Journal of Sensors and Sensor Systems (Jul 2021)

An internet of things (IoT)-based optimum tea fermentation detection model using convolutional neural networks (CNNs) and majority voting techniques

  • G. Kimutai,
  • G. Kimutai,
  • A. Ngenzi,
  • S. Rutabayiro Ngoga,
  • R. C. Ramkat,
  • A. Förster

DOI
https://doi.org/10.5194/jsss-10-153-2021
Journal volume & issue
Vol. 10
pp. 153 – 162

Abstract

Read online

Tea (Camellia sinensis) is one of the most consumed drinks across the world. Based on processing techniques, there are more than 15 000 categories of tea, but the main categories include yellow tea, Oolong tea, Illex tea, black tea, matcha tea, green tea, and sencha tea, among others. Black tea is the most popular among the categories worldwide. During black tea processing, the following stages occur: plucking, withering, cutting, tearing, curling, fermentation, drying, and sorting. Although all these stages affect the quality of the processed tea, fermentation is the most vital as it directly defines the quality. Fermentation is a time-bound process, and its optimum is currently manually detected by tea tasters monitoring colour change, smelling the tea, and tasting the tea as fermentation progresses. This paper explores the use of the internet of things (IoT), deep convolutional neural networks, and image processing with majority voting techniques in detecting the optimum fermentation of black tea. The prototype was made up of Raspberry Pi 3 models with a Pi camera to take real-time images of tea as fermentation progresses.
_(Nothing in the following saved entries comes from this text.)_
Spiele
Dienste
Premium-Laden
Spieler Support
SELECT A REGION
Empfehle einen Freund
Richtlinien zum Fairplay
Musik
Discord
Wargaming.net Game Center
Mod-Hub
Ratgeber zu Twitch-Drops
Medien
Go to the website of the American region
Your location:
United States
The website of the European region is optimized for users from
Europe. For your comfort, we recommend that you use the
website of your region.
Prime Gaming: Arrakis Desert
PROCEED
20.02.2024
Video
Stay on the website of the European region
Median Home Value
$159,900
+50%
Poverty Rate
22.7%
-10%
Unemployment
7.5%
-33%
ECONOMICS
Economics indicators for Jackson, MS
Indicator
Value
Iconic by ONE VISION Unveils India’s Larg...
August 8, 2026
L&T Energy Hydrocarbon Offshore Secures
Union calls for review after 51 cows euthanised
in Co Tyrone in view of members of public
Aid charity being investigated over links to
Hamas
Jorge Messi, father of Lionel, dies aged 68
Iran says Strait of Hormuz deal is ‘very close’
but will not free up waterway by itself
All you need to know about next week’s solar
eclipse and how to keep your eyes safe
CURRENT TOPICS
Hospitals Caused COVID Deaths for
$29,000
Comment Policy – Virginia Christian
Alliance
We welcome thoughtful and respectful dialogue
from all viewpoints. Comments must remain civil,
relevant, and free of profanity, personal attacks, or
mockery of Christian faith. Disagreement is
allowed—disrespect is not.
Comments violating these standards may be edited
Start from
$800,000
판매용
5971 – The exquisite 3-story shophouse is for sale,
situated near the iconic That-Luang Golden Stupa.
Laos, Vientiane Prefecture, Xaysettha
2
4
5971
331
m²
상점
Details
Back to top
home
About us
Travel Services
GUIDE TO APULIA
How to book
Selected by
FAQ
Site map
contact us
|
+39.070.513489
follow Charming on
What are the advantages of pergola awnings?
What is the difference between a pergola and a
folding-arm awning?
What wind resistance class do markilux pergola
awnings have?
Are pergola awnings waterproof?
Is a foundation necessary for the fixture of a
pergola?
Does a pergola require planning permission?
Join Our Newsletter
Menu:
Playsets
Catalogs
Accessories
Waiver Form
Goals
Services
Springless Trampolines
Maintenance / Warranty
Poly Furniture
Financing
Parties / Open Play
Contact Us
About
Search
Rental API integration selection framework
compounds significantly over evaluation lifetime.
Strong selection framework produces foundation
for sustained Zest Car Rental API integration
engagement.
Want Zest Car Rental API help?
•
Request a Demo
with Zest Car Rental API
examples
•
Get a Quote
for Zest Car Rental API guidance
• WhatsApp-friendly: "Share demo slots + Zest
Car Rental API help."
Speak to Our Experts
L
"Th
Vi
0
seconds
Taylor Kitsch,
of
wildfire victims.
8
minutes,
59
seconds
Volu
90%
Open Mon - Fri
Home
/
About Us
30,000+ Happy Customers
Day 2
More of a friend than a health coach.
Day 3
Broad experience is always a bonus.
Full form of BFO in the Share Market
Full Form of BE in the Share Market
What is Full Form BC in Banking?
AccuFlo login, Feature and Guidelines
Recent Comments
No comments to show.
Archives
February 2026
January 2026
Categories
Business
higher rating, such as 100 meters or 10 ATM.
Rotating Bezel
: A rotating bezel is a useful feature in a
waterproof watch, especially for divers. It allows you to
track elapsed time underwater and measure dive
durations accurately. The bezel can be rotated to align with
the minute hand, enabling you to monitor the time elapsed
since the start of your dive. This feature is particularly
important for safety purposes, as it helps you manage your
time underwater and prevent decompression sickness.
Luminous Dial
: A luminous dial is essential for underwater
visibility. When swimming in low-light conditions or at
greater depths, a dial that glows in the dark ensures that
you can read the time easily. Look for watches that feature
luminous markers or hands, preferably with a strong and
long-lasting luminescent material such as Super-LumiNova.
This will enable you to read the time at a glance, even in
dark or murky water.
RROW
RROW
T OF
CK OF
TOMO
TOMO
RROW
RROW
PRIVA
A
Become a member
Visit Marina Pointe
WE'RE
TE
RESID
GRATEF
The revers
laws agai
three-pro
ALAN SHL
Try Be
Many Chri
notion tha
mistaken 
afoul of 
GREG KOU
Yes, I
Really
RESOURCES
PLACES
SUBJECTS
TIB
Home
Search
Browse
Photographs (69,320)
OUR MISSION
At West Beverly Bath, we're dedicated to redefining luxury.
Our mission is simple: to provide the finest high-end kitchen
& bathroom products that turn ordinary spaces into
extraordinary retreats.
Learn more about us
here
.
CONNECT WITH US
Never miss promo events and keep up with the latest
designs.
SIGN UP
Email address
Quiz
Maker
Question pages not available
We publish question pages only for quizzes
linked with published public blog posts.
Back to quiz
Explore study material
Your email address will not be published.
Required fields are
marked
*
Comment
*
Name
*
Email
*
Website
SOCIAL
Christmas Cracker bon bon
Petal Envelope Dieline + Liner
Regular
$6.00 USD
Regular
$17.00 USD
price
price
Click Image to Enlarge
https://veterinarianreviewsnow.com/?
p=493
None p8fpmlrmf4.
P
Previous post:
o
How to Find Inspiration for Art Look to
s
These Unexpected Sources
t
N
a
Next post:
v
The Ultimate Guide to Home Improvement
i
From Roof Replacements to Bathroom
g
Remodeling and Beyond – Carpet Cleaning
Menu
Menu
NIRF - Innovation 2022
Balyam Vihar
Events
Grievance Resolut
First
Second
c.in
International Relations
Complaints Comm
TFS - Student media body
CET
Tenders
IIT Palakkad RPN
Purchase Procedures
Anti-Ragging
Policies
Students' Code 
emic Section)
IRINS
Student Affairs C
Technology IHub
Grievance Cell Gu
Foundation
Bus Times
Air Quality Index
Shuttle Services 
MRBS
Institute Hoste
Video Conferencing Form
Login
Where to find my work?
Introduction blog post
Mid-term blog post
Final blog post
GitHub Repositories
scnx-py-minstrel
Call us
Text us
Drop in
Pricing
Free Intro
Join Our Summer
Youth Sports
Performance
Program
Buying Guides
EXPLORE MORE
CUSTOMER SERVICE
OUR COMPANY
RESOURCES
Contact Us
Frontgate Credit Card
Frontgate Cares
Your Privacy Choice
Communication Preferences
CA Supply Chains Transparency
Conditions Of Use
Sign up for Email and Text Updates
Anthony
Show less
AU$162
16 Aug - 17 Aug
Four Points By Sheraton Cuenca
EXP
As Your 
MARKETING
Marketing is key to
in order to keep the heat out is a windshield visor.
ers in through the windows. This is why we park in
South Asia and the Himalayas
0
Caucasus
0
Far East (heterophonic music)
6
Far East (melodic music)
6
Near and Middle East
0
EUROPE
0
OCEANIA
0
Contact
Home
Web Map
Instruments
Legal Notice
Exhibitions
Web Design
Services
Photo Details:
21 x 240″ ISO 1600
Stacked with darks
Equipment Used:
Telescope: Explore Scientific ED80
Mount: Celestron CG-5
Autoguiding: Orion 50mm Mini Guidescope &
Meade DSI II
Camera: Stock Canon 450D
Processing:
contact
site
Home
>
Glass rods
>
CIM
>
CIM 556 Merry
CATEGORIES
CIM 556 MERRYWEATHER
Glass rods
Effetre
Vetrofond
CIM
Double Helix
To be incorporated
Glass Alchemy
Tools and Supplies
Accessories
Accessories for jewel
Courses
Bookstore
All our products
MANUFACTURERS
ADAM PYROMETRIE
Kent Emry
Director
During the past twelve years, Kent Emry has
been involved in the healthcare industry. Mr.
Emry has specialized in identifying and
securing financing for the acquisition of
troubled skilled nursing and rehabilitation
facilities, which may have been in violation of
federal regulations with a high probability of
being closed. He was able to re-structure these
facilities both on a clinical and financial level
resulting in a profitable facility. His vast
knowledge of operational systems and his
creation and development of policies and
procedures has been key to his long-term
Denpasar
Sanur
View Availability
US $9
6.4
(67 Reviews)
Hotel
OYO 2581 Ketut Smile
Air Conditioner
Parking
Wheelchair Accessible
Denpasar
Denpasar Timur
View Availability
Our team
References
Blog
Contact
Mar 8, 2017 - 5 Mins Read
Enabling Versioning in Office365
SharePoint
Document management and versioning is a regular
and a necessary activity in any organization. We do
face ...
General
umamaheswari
We deployed the prototype in the Sisibo Tea Factory for training, validation, and evaluation. When the deep learner was evaluated on offline images, it had a perfect precision and accuracy of 1.0 each. The deep learner recorded the highest precision and accuracy of 0.9589 and 0.8646, respectively, when evaluated on real-time images. Additionally, the deep learner recorded an average precision and accuracy of 0.9737 and 0.8953, respectively, when a majority voting technique was applied in decision-making. From the results, it is evident that the prototype can be used to monitor the fermentation of various categories of tea that undergo fermentation, including Oolong and black tea, among others. Additionally, the prototype can also be scaled up by retraining it for use in monitoring the fermentation of other crops, including coffee and cocoa.